Activity> Copy the passage below about PET-CT scanning at Singleton Hospital word for word, from "Work has started" up to and including "types of scans.".

Work has started on a £14 million development at Singleton Hospital that will transform the diagnosis of cancer and some other conditions.
Highly specialised PET-CT scanning was introduced at the Swansea hospital in 2020, avoiding the need for people from the Swansea Bay and Hywel Dda areas having to travel to Cardiff.
Main image above shows, l-r: Swansea Bay’s Director of Allied Health Professionals and Health Science, Christine Morrell; Head of Nuclear Medicine, Professor Neil Hartman; and health board project manager, capital planning, Danny Flynn.
A PET-CT scan combines computed tomography (CT) and positron emission tomography (PET) scans. It can reveal cancer and some other diseases which may not show up on other types of scans.
Its accuracy means it can diagnose cancer, find out how big a cancer is and whether it has spread.
It can also show how well a cancer has responded to treatment and whether it has come back – and, if so, exactly where it is.

Provided information>
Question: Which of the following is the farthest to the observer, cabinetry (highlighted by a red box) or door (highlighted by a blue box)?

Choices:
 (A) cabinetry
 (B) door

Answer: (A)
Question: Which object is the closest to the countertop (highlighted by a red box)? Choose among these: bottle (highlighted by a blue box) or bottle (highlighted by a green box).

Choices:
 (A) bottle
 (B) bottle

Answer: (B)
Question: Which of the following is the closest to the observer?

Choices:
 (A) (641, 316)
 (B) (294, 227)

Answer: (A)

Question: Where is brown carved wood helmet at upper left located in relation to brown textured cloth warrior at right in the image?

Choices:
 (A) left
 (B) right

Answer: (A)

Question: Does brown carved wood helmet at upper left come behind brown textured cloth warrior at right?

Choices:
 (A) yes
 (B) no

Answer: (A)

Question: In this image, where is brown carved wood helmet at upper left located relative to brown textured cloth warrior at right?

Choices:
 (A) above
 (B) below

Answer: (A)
--
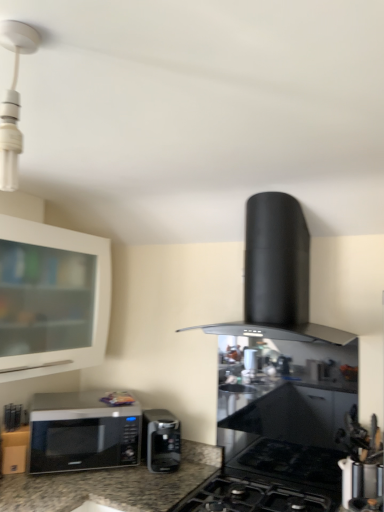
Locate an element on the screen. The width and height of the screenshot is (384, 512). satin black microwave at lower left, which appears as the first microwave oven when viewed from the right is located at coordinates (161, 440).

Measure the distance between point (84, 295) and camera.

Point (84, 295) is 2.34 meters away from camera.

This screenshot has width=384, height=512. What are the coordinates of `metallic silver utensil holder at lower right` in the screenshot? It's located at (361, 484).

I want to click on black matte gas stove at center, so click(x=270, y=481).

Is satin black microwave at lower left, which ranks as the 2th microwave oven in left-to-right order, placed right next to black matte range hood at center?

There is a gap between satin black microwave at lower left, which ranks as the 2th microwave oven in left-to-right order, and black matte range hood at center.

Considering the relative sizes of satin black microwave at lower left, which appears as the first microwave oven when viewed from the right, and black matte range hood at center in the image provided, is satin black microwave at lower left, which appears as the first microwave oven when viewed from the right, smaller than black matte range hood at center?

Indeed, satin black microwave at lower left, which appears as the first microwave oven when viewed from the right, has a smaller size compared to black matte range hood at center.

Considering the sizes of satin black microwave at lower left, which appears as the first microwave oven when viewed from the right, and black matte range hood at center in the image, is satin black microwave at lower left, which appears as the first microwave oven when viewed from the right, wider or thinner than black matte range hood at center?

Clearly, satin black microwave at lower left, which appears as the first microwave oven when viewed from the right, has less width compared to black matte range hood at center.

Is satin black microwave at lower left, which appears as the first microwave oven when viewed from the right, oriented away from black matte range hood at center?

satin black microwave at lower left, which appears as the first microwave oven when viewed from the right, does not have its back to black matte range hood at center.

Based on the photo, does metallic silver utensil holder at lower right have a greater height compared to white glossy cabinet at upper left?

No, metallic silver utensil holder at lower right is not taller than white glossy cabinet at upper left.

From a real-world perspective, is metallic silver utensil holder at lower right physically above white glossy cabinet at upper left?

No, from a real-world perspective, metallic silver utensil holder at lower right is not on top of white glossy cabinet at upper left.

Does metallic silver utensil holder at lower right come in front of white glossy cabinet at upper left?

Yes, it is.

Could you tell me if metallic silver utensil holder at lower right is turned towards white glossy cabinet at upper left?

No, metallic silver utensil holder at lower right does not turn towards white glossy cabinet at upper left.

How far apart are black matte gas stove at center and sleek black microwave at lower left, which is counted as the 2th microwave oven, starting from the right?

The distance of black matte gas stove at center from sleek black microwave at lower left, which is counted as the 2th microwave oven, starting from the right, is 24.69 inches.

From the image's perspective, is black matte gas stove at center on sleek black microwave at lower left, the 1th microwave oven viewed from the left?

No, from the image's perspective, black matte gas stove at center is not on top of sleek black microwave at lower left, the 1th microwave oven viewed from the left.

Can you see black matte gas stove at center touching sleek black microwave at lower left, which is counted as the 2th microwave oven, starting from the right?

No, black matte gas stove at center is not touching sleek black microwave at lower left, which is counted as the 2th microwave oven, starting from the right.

Answer space>
Work has started on a £14 million development at Singleton Hospital that will transform the diagnosis of cancer and some other conditions.
Highly specialised PET-CT scanning was introduced at the Swansea hospital in 2020, avoiding the need for people from the Swansea Bay and Hywel Dda areas having to travel to Cardiff.
Main image above shows, l-r: Swansea Bay’s Director of Allied Health Professionals and Health Science, Christine Morrell; Head of Nuclear Medicine, Professor Neil Hartman; and health board project manager, capital planning, Danny Flynn.
A PET-CT scan combines computed tomography (CT) and positron emission tomography (PET) scans. It can reveal cancer and some other diseases which may not show up on other types of scans.